Required action ->
Retype the whole listing exactly. Leave out pictures.

Dataset extract ->

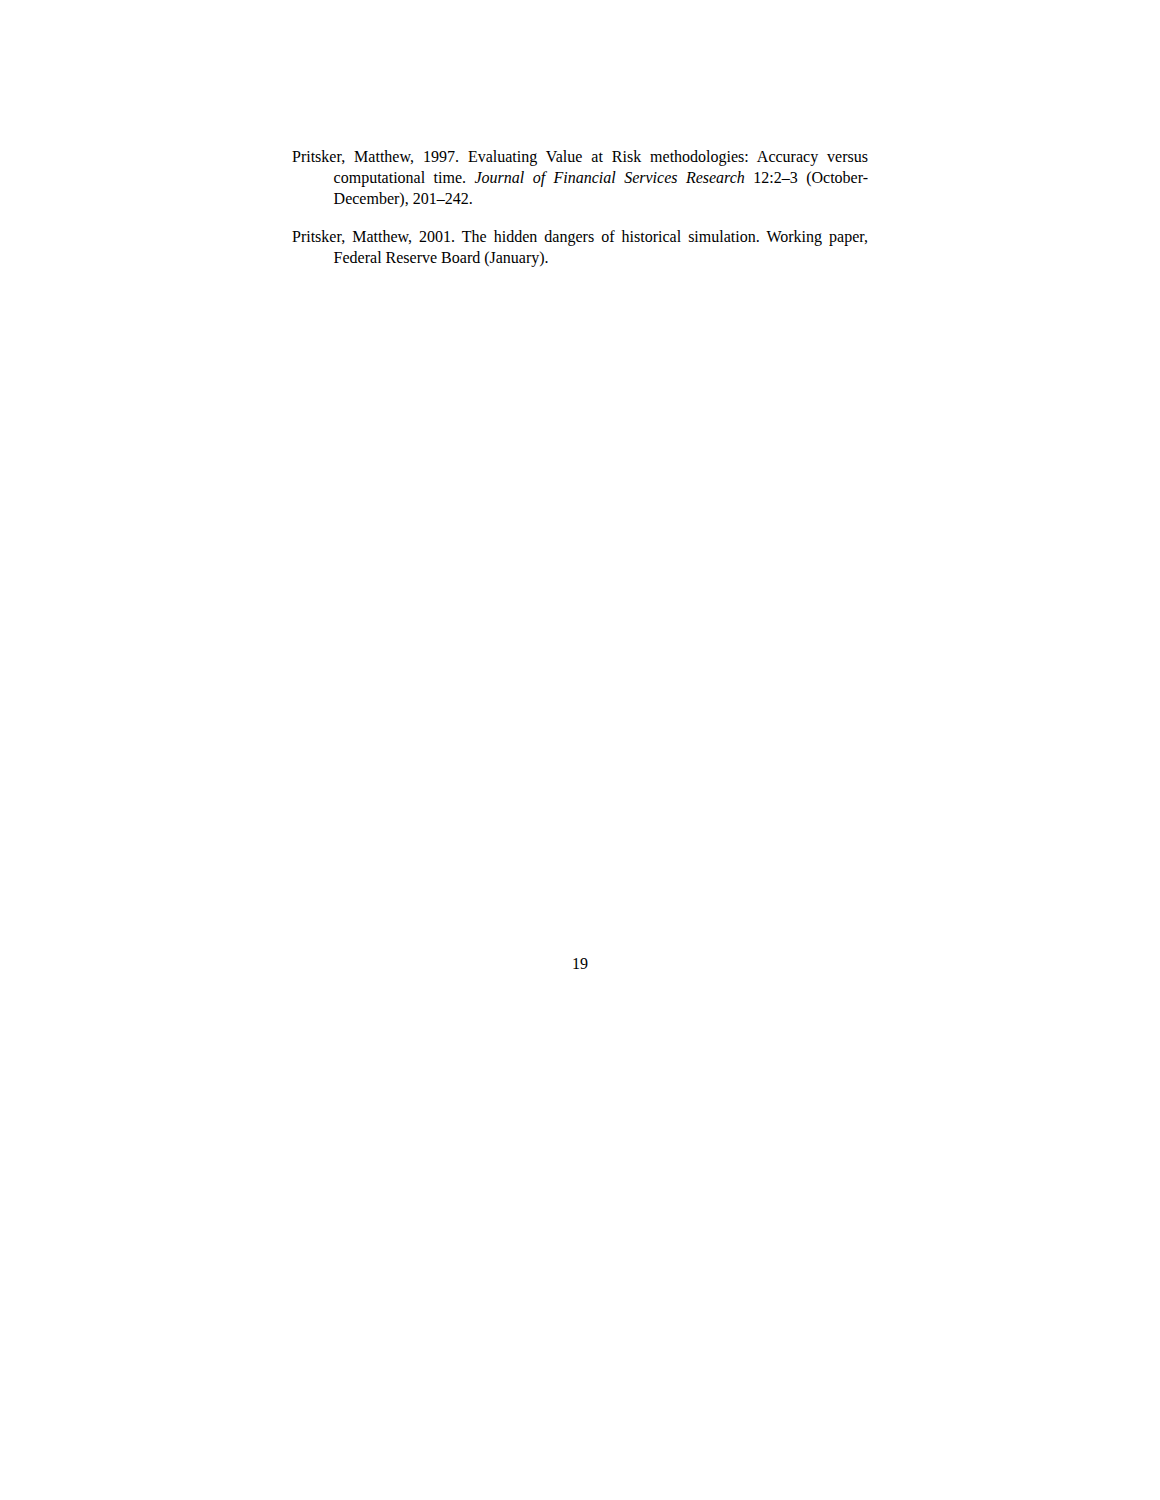Pritsker, Matthew, 1997. Evaluating Value at Risk methodologies: Accuracy versus computational time. Journal of Financial Services Research 12:2–3 (October-December), 201–242.
Pritsker, Matthew, 2001. The hidden dangers of historical simulation. Working paper, Federal Reserve Board (January).
19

Solution for this exercise ->
Pritsker, Matthew, 1997. Evaluating Value at Risk methodologies: Accuracy versus computational time. Journal of Financial Services Research 12:2–3 (October-December), 201–242.
Pritsker, Matthew, 2001. The hidden dangers of historical simulation. Working paper, Federal Reserve Board (January).
19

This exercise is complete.